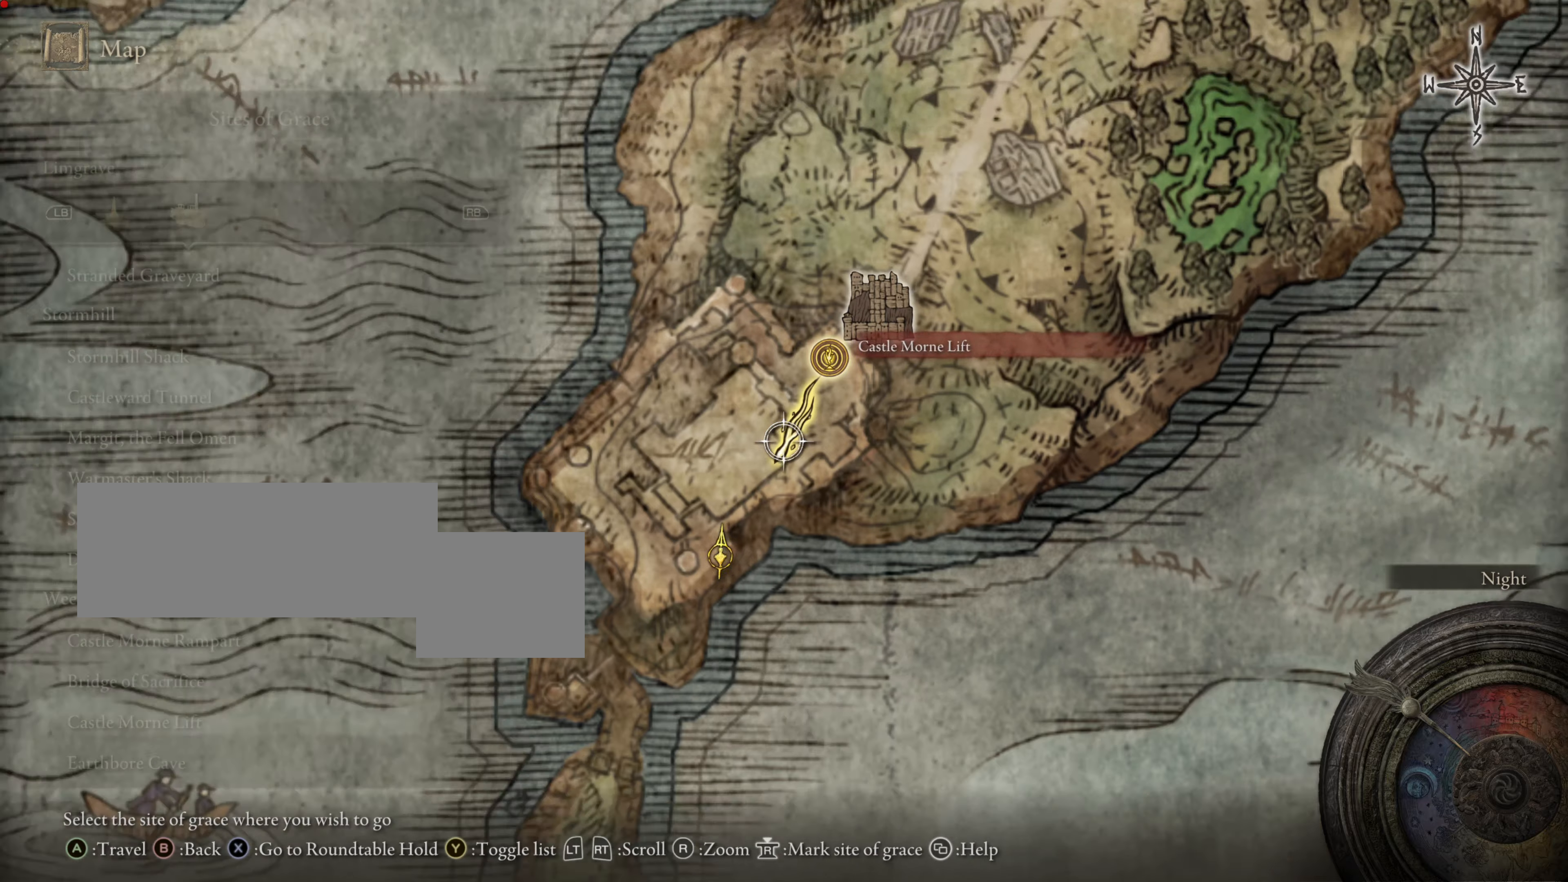
Gameplay with a controller (PlayStation layout); each line is a JSON object with the inputs held at the frame after it. "events" lists button and stick changes between this image and that frame as [ms after this image, input, new state], when the widget could be followed in between.
{"buttons": [], "left_stick": "center", "right_stick": "center", "events": [[50, "TRIANGLE", "up"]]}
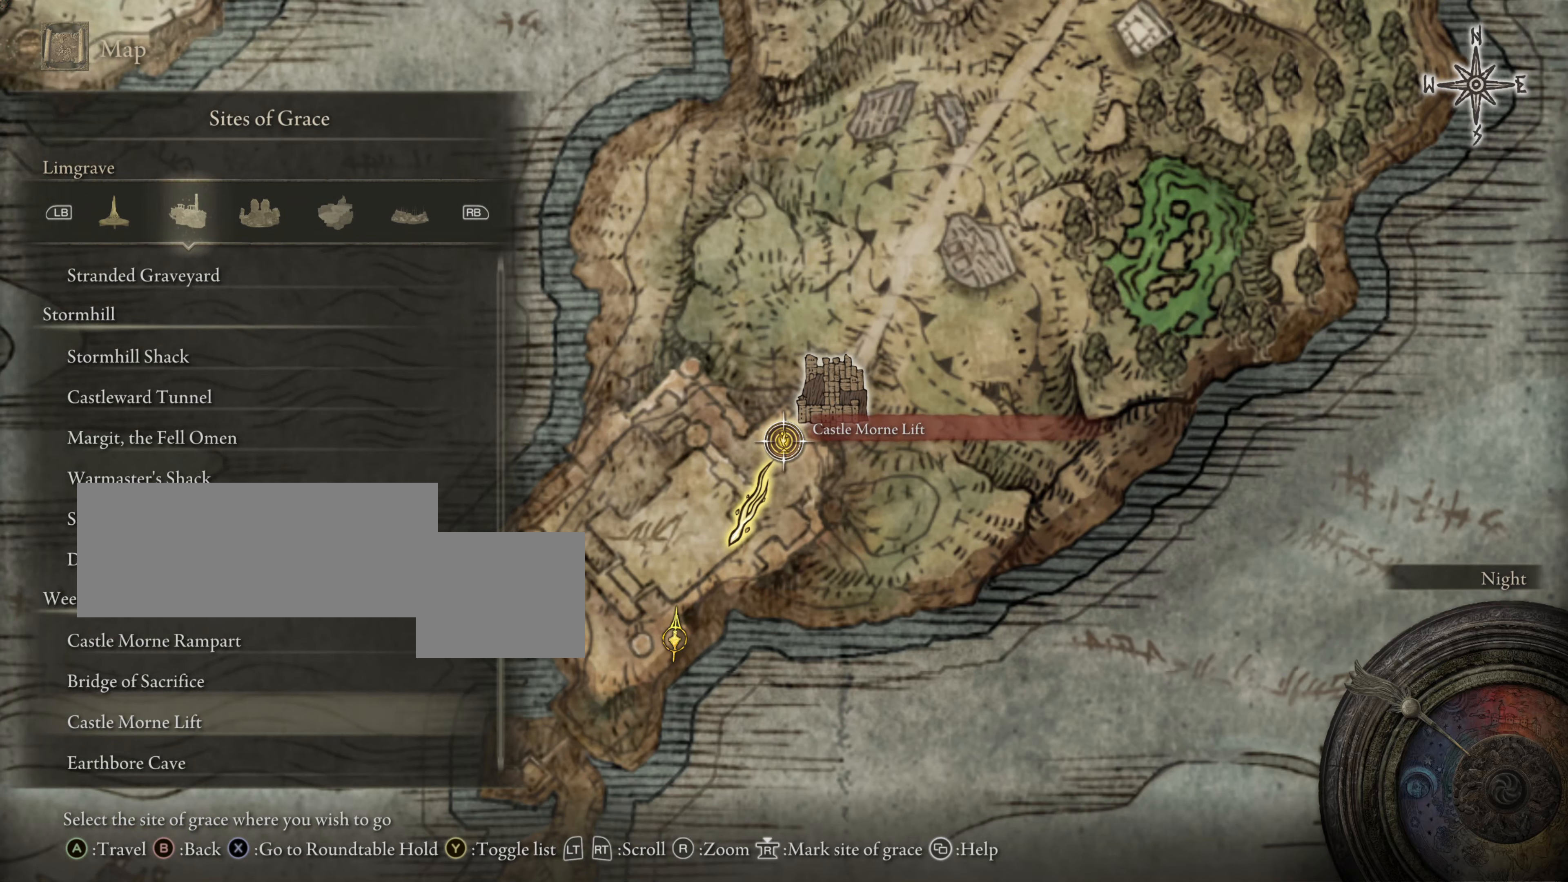
{"buttons": [], "left_stick": "center", "right_stick": "center", "events": []}
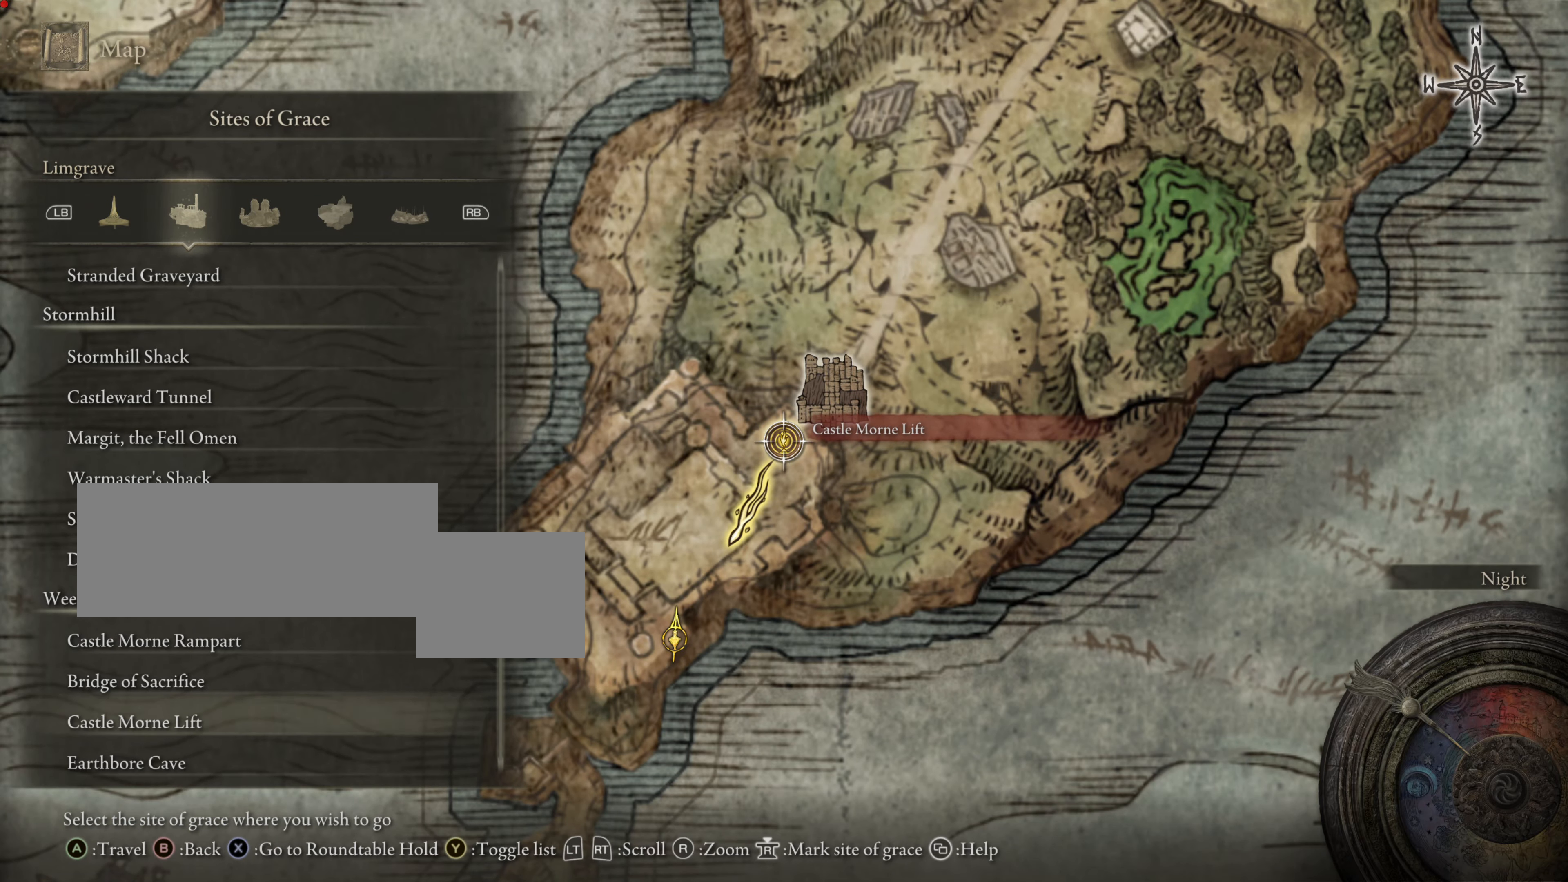
{"buttons": [], "left_stick": "center", "right_stick": "center", "events": []}
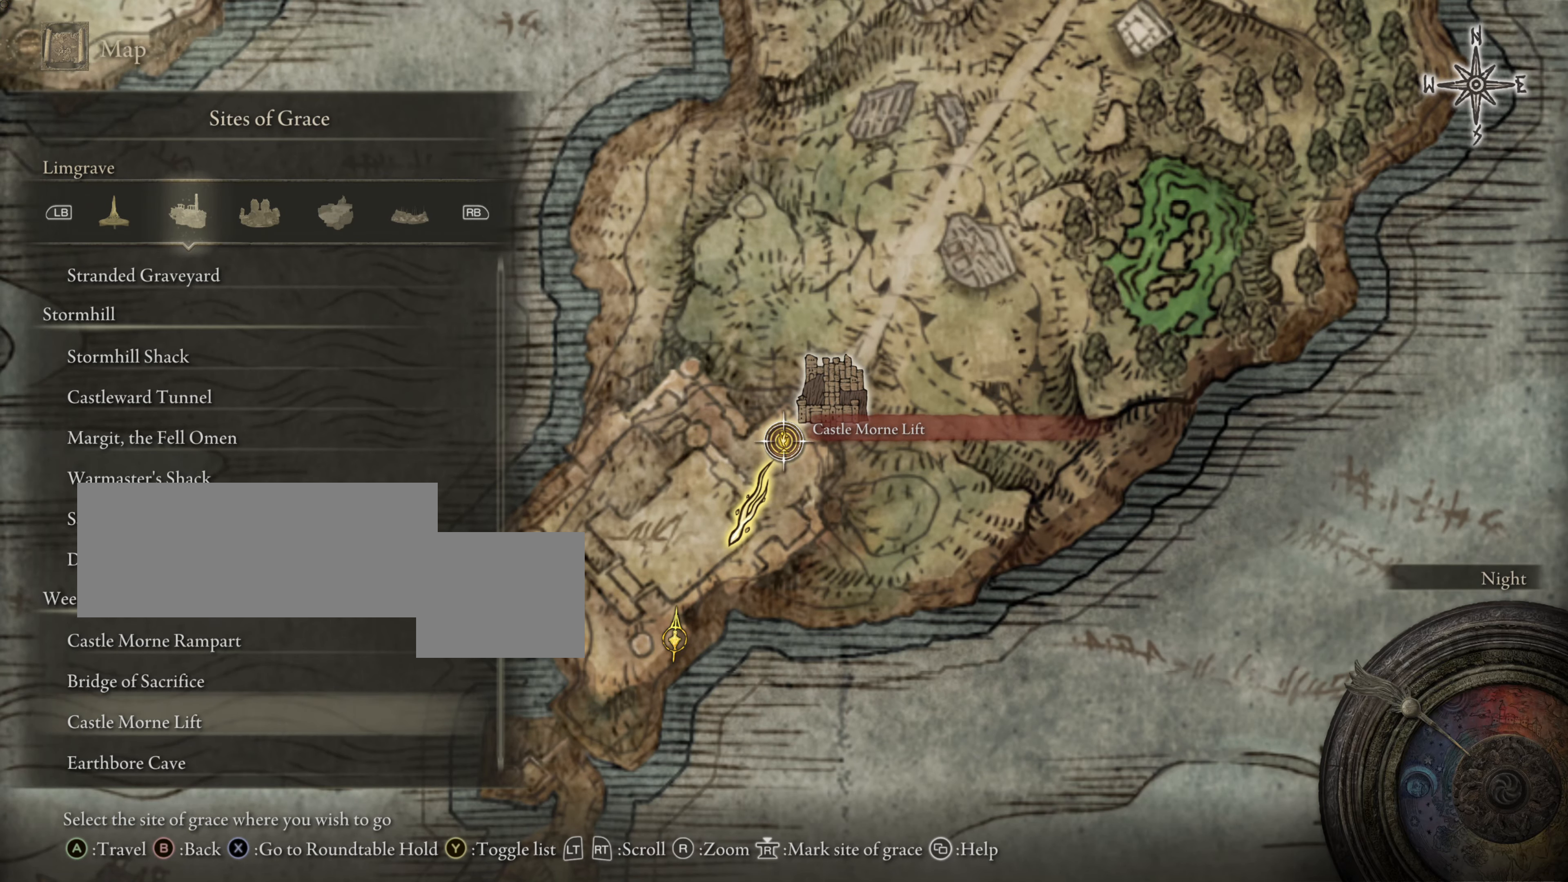
{"buttons": ["CROSS"], "left_stick": "center", "right_stick": "center", "events": [[267, "CROSS", "down"]]}
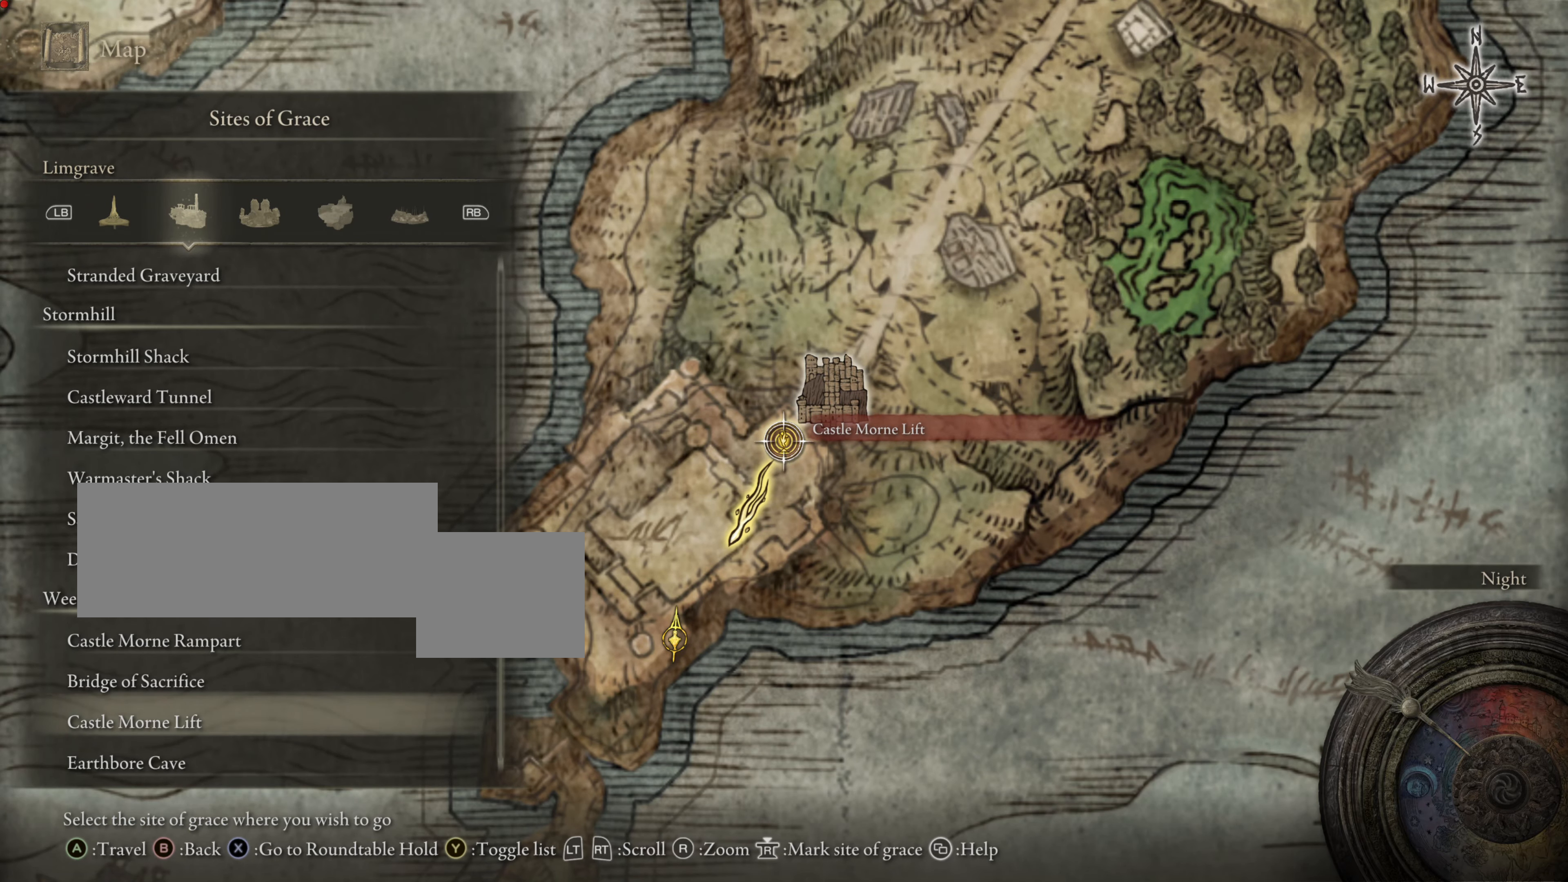
{"buttons": [], "left_stick": "center", "right_stick": "center"}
=-=-=-=-=
In the copy, every entry must appear exactly as written, and no picture may appear.

Gameplay with a controller (PlayStation layout); each line is a JSON object with the inputs held at the frame after it. "events" lists button and stick changes between this image and that frame as [ms after this image, input, new state], when the widget could be followed in between.
{"buttons": [], "left_stick": "center", "right_stick": "center", "events": [[50, "TRIANGLE", "up"]]}
{"buttons": [], "left_stick": "center", "right_stick": "center", "events": []}
{"buttons": [], "left_stick": "center", "right_stick": "center", "events": []}
{"buttons": ["CROSS"], "left_stick": "center", "right_stick": "center", "events": [[267, "CROSS", "down"]]}
{"buttons": [], "left_stick": "center", "right_stick": "center"}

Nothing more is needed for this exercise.